Patch-aware Vector Quantized Codebook Learning for Unsupervised Visual Defect Detection
Qisen Cheng, Shuhui Qu, Janghwan Lee
TL;DR
The paper tackles unsupervised visual defect detection by learning a normality memory that encodes typical patterns into a discrete codebook with $K$ codes. PVQAE extends VQ-VAE with patch-aware dynamic code allocation across a resolution set $R$, governed by a Dynamic Routing Module and a multi-loss objective including a progressive budget term. Normal budget priors are learned via a Budget Prior Transformer to predict typical budget patterns, which constrain reconstruction in potential defect regions. On MVTecAD, BTAD, and MTSD, PVQAE achieves state-of-the-art or competitive performance for image- and pixel-level defect detection, while avoiding excessive memory or computation compared with some baseline methods.
Abstract
Unsupervised visual defect detection is critical in industrial applications, requiring a representation space that captures normal data features while detecting deviations.

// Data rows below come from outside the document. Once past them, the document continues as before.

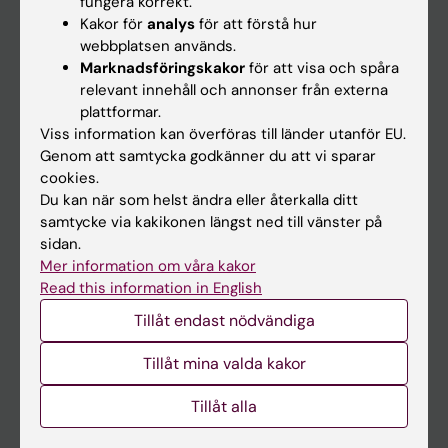
fungera korrekt.
Kakor för
analys
för att förstå hur
Student
webbplatsen används.
Ladok
Marknadsföringskakor
för att visa och spåra
relevant innehåll och annonser från externa
Canvas
plattformar.
Schema
Viss information kan överföras till länder utanför EU.
Genom att samtycka godkänner du att vi sparar
Studentmejlen
cookies.
Kurs- och programwebbar
Du kan när som helst ändra eller återkalla ditt
samtycke via kakikonen längst ned till vänster på
Student på KI
sidan.
Mer information om våra kakor
Read this information in English
Medarbetare
Tillåt endast nödvändiga
Medarbetarportalen
Tillåt mina valda kakor
Kontakta och besök KI
Tillåt alla
Universitetsbiblioteket
Stöd forskning och utbildning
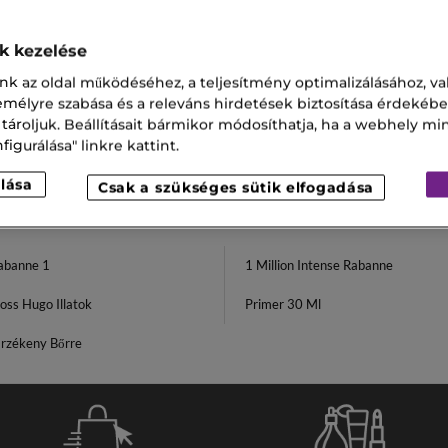
ok kezelése
GF Peptide Toner Plus
nk az oldal működéséhez, a teljesítmény optimalizálásához, va
,00 Ft
zemélyre szabása és a releváns hirdetések biztosítása érdekébe
 tároljuk. Beállításait bármikor módosíthatja, ha a webhely mi
igurálása" linkre kattint.
lása
Csak a szükséges sütik elfogadása
abanne 1
1 Million Intense Rabanne
oss Hugo Illatok
Primer 30 Ml
rzékeny Bőrre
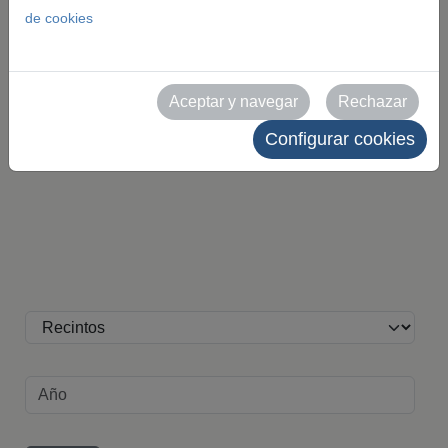
eventos y recintos.
de cookies
Todas las imágenes son de uso editorial y deben
citar como fuente a Feria de Zaragoza. Queda
Aceptar y navegar
Rechazar
prohibido su uso comercial sin autorización
Configurar cookies
expresa.
Recinto
Año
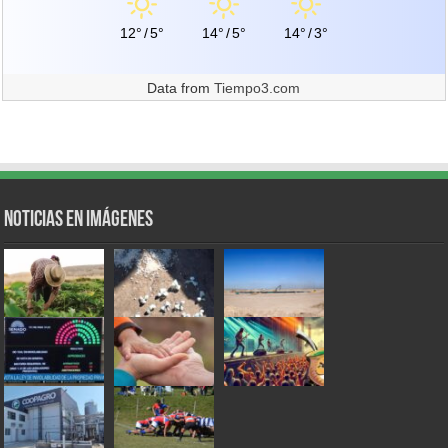
12°
/
5°
14°
/
5°
14°
/
3°
Data from
Tiempo3.com
Noticias en Imágenes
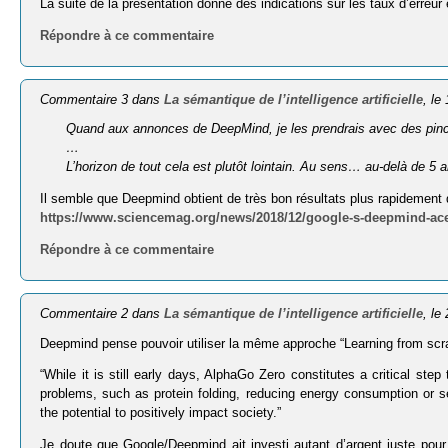
La suite de la présentation donne des indications sur les taux d’erreu
Répondre à ce commentaire
Commentaire 3 dans
La sémantique de l’intelligence artificielle
, le
Quand aux annonces de DeepMind, je les prendrais avec des pince
…
L’horizon de tout cela est plutôt lointain. Au sens… au-delà de 5 a
Il semble que Deepmind obtient de très bon résultats plus rapidement
https://www.sciencemag.org/news/2018/12/google-s-deepmind-ace
Répondre à ce commentaire
Commentaire 2 dans
La sémantique de l’intelligence artificielle
, le
Deepmind pense pouvoir utiliser la même approche “Learning from scrat
“While it is still early days, AlphaGo Zero constitutes a critical step
problems, such as protein folding, reducing energy consumption or se
the potential to positively impact society.”
Je doute que Google/Deepmind ait investi autant d’argent juste pour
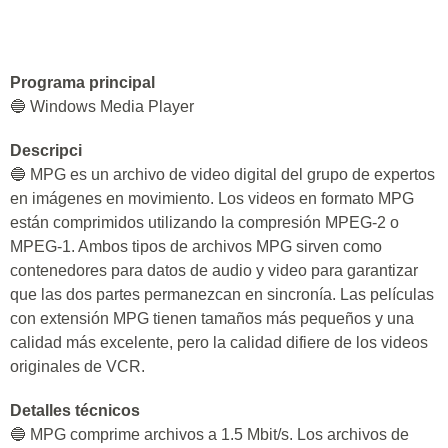
Programa principal
🔵 Windows Media Player
Descripci
🔵 MPG es un archivo de video digital del grupo de expertos
en imágenes en movimiento. Los videos en formato MPG
están comprimidos utilizando la compresión MPEG-2 o
MPEG-1. Ambos tipos de archivos MPG sirven como
contenedores para datos de audio y video para garantizar
que las dos partes permanezcan en sincronía. Las películas
con extensión MPG tienen tamaños más pequeños y una
calidad más excelente, pero la calidad difiere de los videos
originales de VCR.
Detalles técnicos
🔵 MPG comprime archivos a 1.5 Mbit/s. Los archivos de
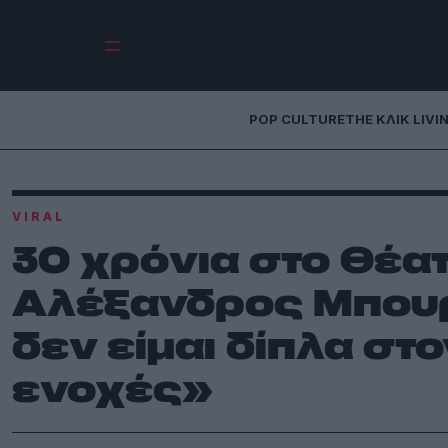
POP CULTURE
THE ΚΛΙΚ LIVI
VIRAL
30 χρόνια στο θέα
Αλέξανδρος Μπουρ
δεν είμαι δίπλα στο
ενοχές»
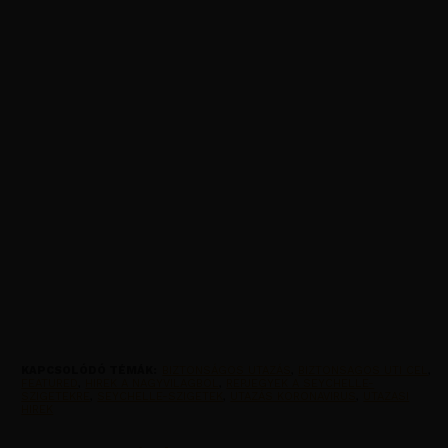
KAPCSOLÓDÓ TÉMÁK:
BIZTONSÁGOS UTAZÁS
,
BIZTONSAGOS UTI CEL
,
FEATURED
,
HIREK A NAGYVILAGBOL
,
REPJEGYEK A SEYCHELLE-
SZIGETEKRE
,
SEYCHELLE-SZIGETEK
,
UTAZÁS KORONAVIRUS
,
UTAZASI
HIREK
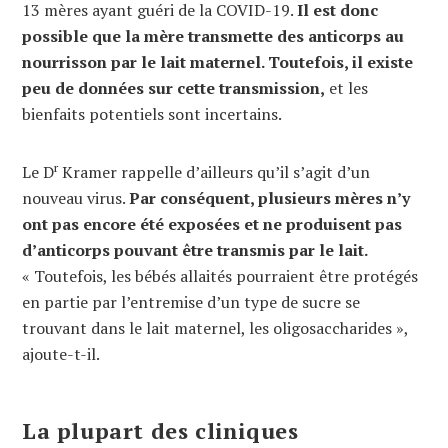
13 mères ayant guéri de la COVID-19.
Il est donc
possible que la mère transmette des anticorps au
nourrisson par le lait maternel. Toutefois, il existe
peu de données sur cette transmission,
et les
bienfaits potentiels sont incertains.
r
Le D
Kramer rappelle d’ailleurs qu’il s’agit d’un
nouveau virus.
Par conséquent, plusieurs mères n’y
ont pas encore été exposées et ne produisent pas
d’anticorps pouvant être transmis par le lait.
« Toutefois, les bébés allaités pourraient être protégés
en partie par l’entremise d’un type de sucre se
trouvant dans le lait maternel, les oligosaccharides »,
ajoute-t-il.
La plupart des cliniques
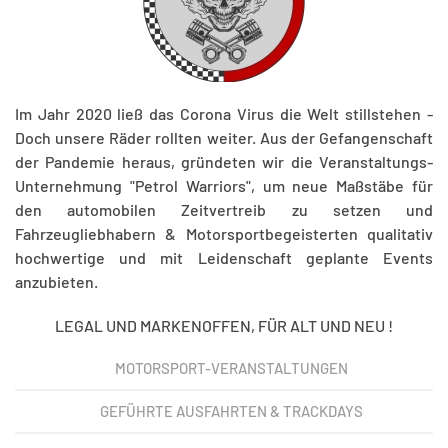
Im Jahr 2020 ließ das Corona Virus die Welt stillstehen -
Doch unsere Räder rollten weiter. Aus der Gefangenschaft
der Pandemie heraus, gründeten wir die Veranstaltungs-
Unternehmung "Petrol Warriors", um neue Maßstäbe für
den automobilen Zeitvertreib zu setzen und
Fahrzeugliebhabern & Motorsportbegeisterten qualitativ
hochwertige und mit Leidenschaft geplante Events
anzubieten.
LEGAL UND MARKENOFFEN, FÜR ALT UND NEU !
MOTORSPORT-VERANSTALTUNGEN
GEFÜHRTE AUSFAHRTEN & TRACKDAYS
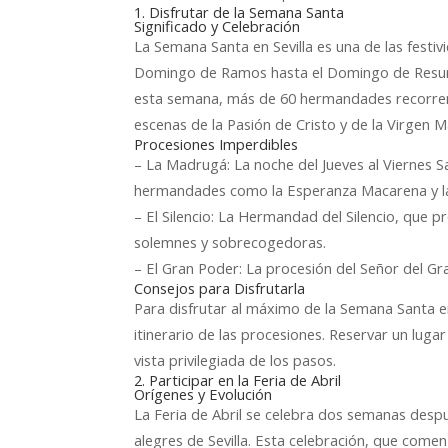
1. Disfrutar de la Semana Santa
Significado y Celebración
La Semana Santa en Sevilla es una de las festi
Domingo de Ramos hasta el Domingo de Resurrec
esta semana, más de 60 hermandades recorren l
escenas de la Pasión de Cristo y de la Virgen M
Procesiones Imperdibles
– La Madrugá: La noche del Jueves al Viernes 
hermandades como la Esperanza Macarena y la
– El Silencio: La Hermandad del Silencio, que 
solemnes y sobrecogedoras.
– El Gran Poder: La procesión del Señor del G
Consejos para Disfrutarla
Para disfrutar al máximo de la Semana Santa en 
itinerario de las procesiones. Reservar un lugar
vista privilegiada de los pasos.
2. Participar en la Feria de Abril
Orígenes y Evolución
La Feria de Abril se celebra dos semanas desp
alegres de Sevilla. Esta celebración, que com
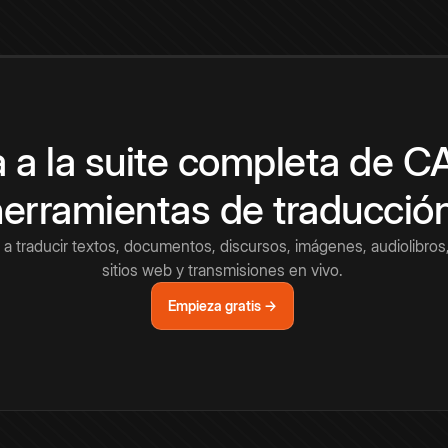
 a la suite completa de 
herramientas de traducció
a traducir textos, documentos, discursos, imágenes, audiolibros,
sitios web y transmisiones en vivo.
Empieza gratis →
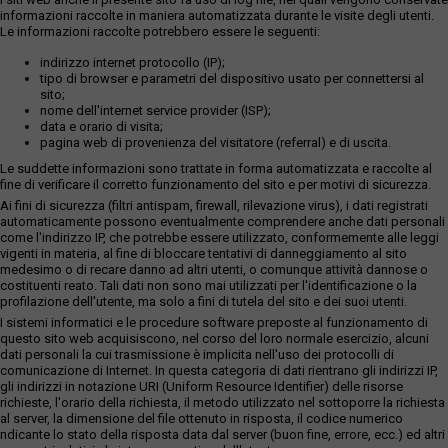
informazioni raccolte in maniera automatizzata durante le visite degli utenti.
Le informazioni raccolte potrebbero essere le seguenti:
indirizzo internet protocollo (IP);
tipo di browser e parametri del dispositivo usato per connettersi al
sito;
nome dell'internet service provider (ISP);
data e orario di visita;
pagina web di provenienza del visitatore (referral) e di uscita.
Le suddette informazioni sono trattate in forma automatizzata e raccolte al
fine di verificare il corretto funzionamento del sito e per motivi di sicurezza.
Ai fini di sicurezza (filtri antispam, firewall, rilevazione virus), i dati registrati
automaticamente possono eventualmente comprendere anche dati personali
come l'indirizzo IP, che potrebbe essere utilizzato, conformemente alle leggi
vigenti in materia, al fine di bloccare tentativi di danneggiamento al sito
medesimo o di recare danno ad altri utenti, o comunque attività dannose o
costituenti reato. Tali dati non sono mai utilizzati per l'identificazione o la
profilazione dell'utente, ma solo a fini di tutela del sito e dei suoi utenti.
I sistemi informatici e le procedure software preposte al funzionamento di
questo sito web acquisiscono, nel corso del loro normale esercizio, alcuni
dati personali la cui trasmissione è implicita nell'uso dei protocolli di
comunicazione di Internet. In questa categoria di dati rientrano gli indirizzi IP,
gli indirizzi in notazione URI (Uniform Resource Identifier) delle risorse
richieste, l'orario della richiesta, il metodo utilizzato nel sottoporre la richiesta
al server, la dimensione del file ottenuto in risposta, il codice numerico
ndicante lo stato della risposta data dal server (buon fine, errore, ecc.) ed altri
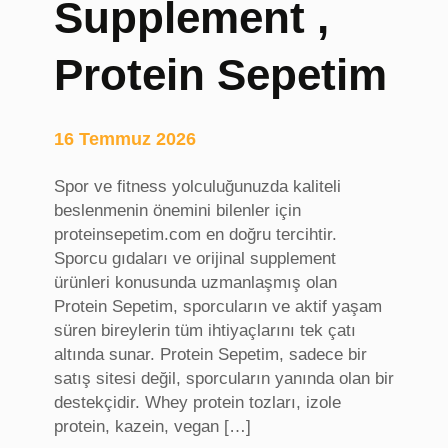
Supplement ,
a
t
d
l
Protein Sepetim
i
e
l
r
a
i
16 Temmuz 2026
t
,
Spor ve fitness yolculuğunuzda kaliteli
A
beslenmenin önemini bilenler için
n
proteinsepetim.com en doğru tercihtir.
k
Sporcu gıdaları ve orijinal supplement
a
ürünleri konusunda uzmanlaşmış olan
r
Protein Sepetim, sporcuların ve aktif yaşam
a
süren bireylerin tüm ihtiyaçlarını tek çatı
E
altında sunar. Protein Sepetim, sadece bir
v
satış sitesi değil, sporcuların yanında olan bir
T
destekçidir. Whey protein tozları, izole
a
protein, kazein, vegan […]
d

Achieving a balance between expressiveness and compactness is challenging; an overly expressive space risks inefficiency and mode collapse, impairing detection accuracy. We propose a novel approach using an enhanced VQ-VAE framework optimized for unsupervised defect detection. Our model introduces a patch-aware dynamic code assignment scheme, enabling context-sensitive code allocation to optimize spatial representation. This strategy enhances normal-defect distinction and improves detection accuracy during inference. Experiments on MVTecAD, BTAD, and MTSD datasets show our method achieves state-of-the-art performance.